Jakarta, CNBC Indonesia - Elon Musk pekan lalu mengumumkan mundur dari pemerintahan Presiden Donald Trump dan fokus mengelola bisnisnya. Errol Musk, ayah orang terkaya di dunia tersebut, menyatakan bahwa anaknya memang tak becus jadi politisi.
Dalam wawancara dengan stasiun TV Inggris, Sky News, Errol buka suara soal aksi Elon di DOGE, departemen efisiensi pemerintah yang dibentuk oleh Trump untuk Elon.
"Dia tidak bisa bercakap-cakap. Dia tak becus sebagai politisi," katanya seperti dikutip dari media sosial Sky News.
Errol menyatakan Elon tak punya keahlian berbicara atau "gift of gab." Dia mengklaim sudah memperingatkan Elon soal rencananya masuk ke dalam politik.
Politik, menurutnya, adalah "kolam renang manusia" yang tak berdasar sehingga tak ada orang yang bisa tetap "mengambang", termasuk Winston Churcill dan Donald Trump.

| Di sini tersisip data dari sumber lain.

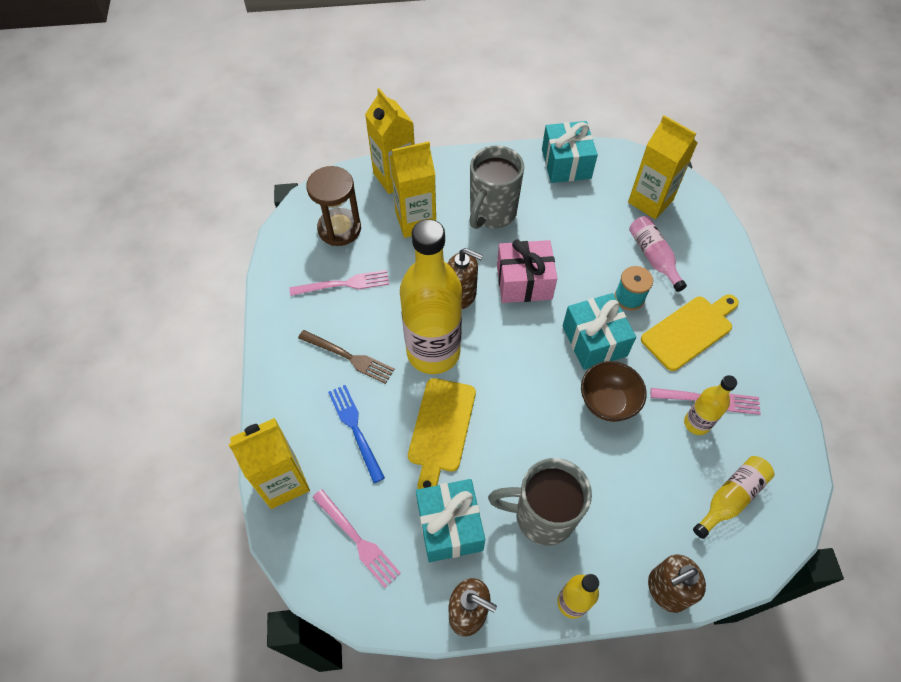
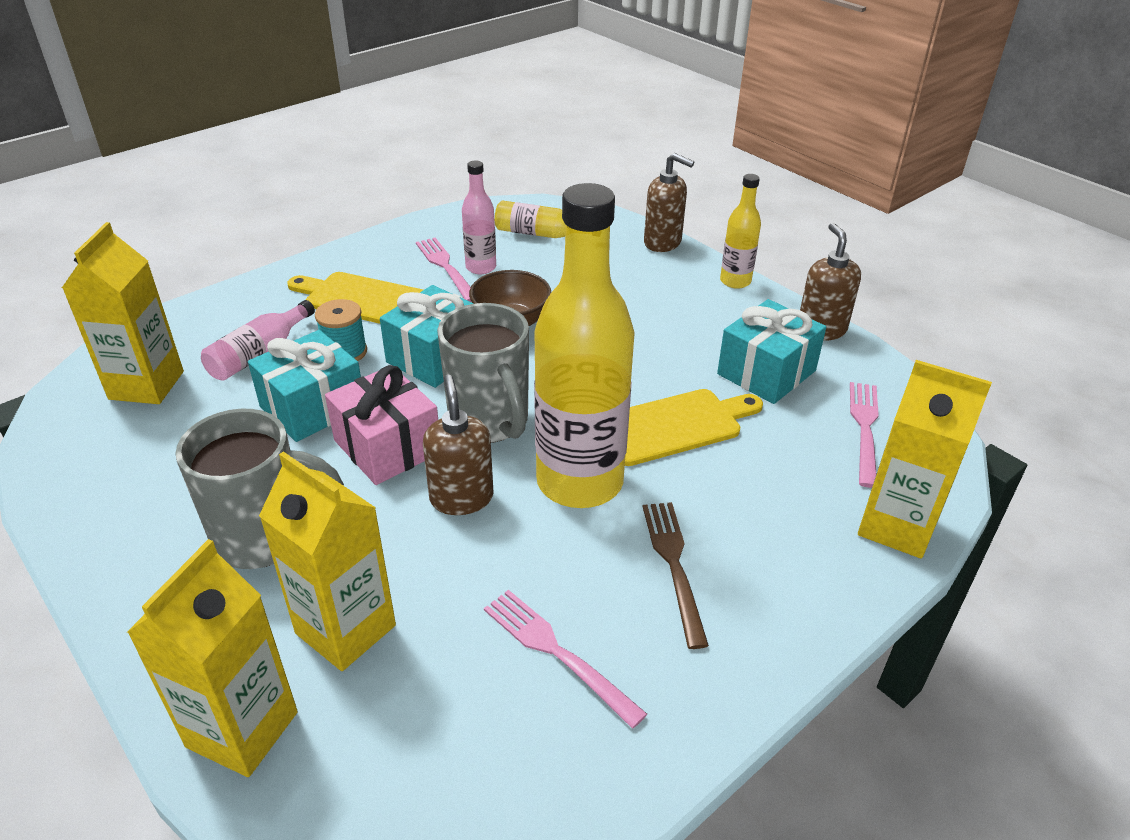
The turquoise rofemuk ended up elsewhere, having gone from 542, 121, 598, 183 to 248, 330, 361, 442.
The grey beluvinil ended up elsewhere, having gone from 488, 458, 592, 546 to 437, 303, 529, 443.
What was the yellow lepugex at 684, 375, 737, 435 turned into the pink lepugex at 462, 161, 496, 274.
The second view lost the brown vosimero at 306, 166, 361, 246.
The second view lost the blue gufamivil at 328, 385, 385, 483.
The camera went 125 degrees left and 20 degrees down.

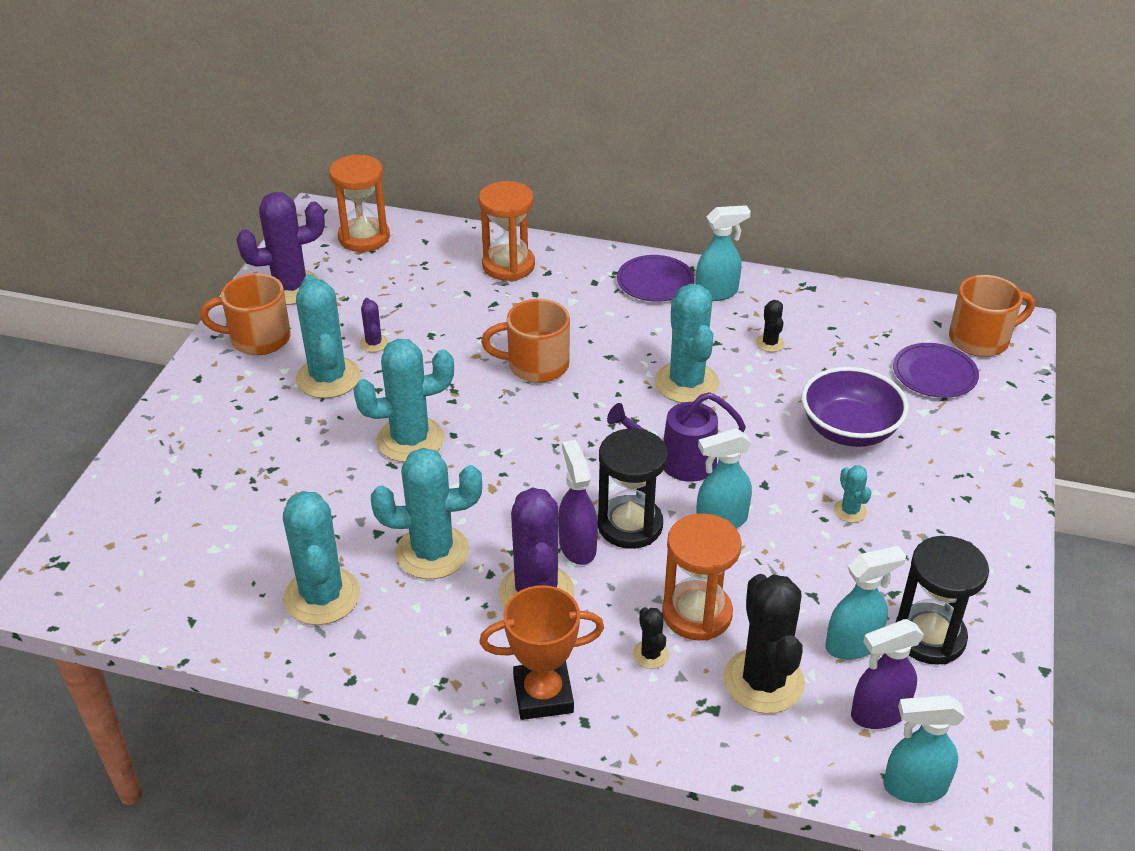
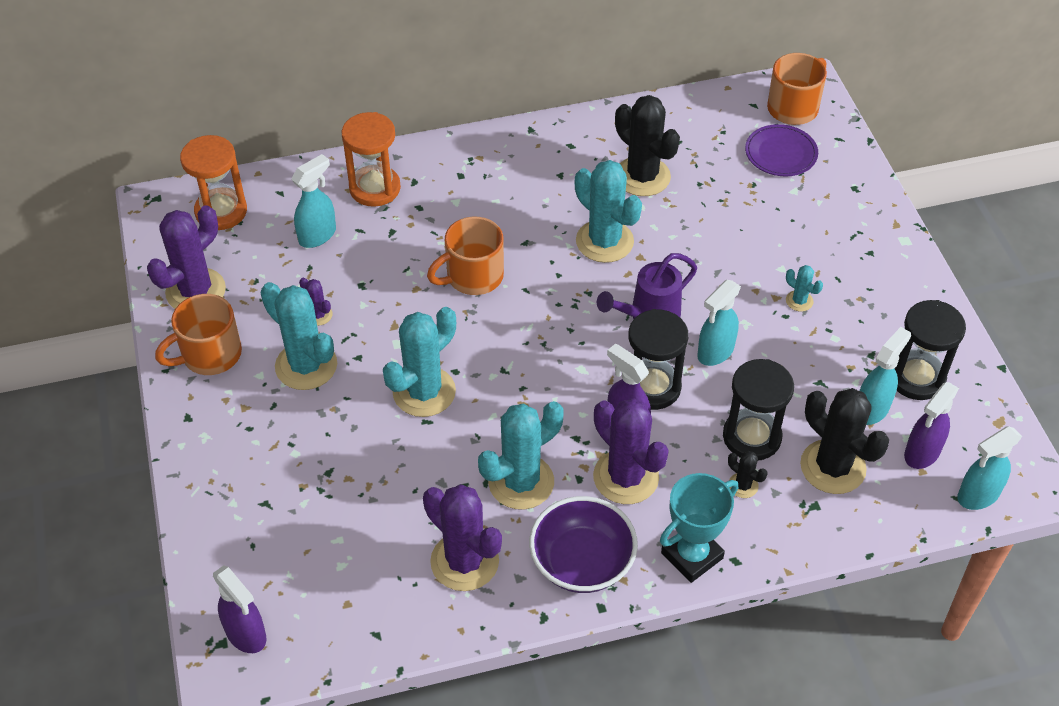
The second view gained the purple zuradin at 213, 565, 266, 653.
The turquoise zuradin ended up elsewhere, having gone from 696, 205, 751, 301 to 291, 154, 336, 248.
What was the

Hubungan Errol dan Elon dikabarkan sudah lama renggang. Pemicunya adalah Elon mengetahui bahwa Errol punya anak dari saudara tirinya. Namun, Errol bersikeras hubungan dia dengan Elon masih baik.
Dalam wawancara dengan Sky News, Errol Musk juga memperdebatkan soal "genosida warga kulit putih" di Afrika Selatan, kampung halaman Elon Musk.
Errol menyatakan dirinya merasa bahwa Afrika Selatan dikelola dengan jauh lebih baik pada masa apartheid. Ia juga tidak mau mengakui bahwa video penyerangan atas warga kulit putih yang dipamerkan Trump bukan direkam di Afrika Selatan, tetapi di Kongo.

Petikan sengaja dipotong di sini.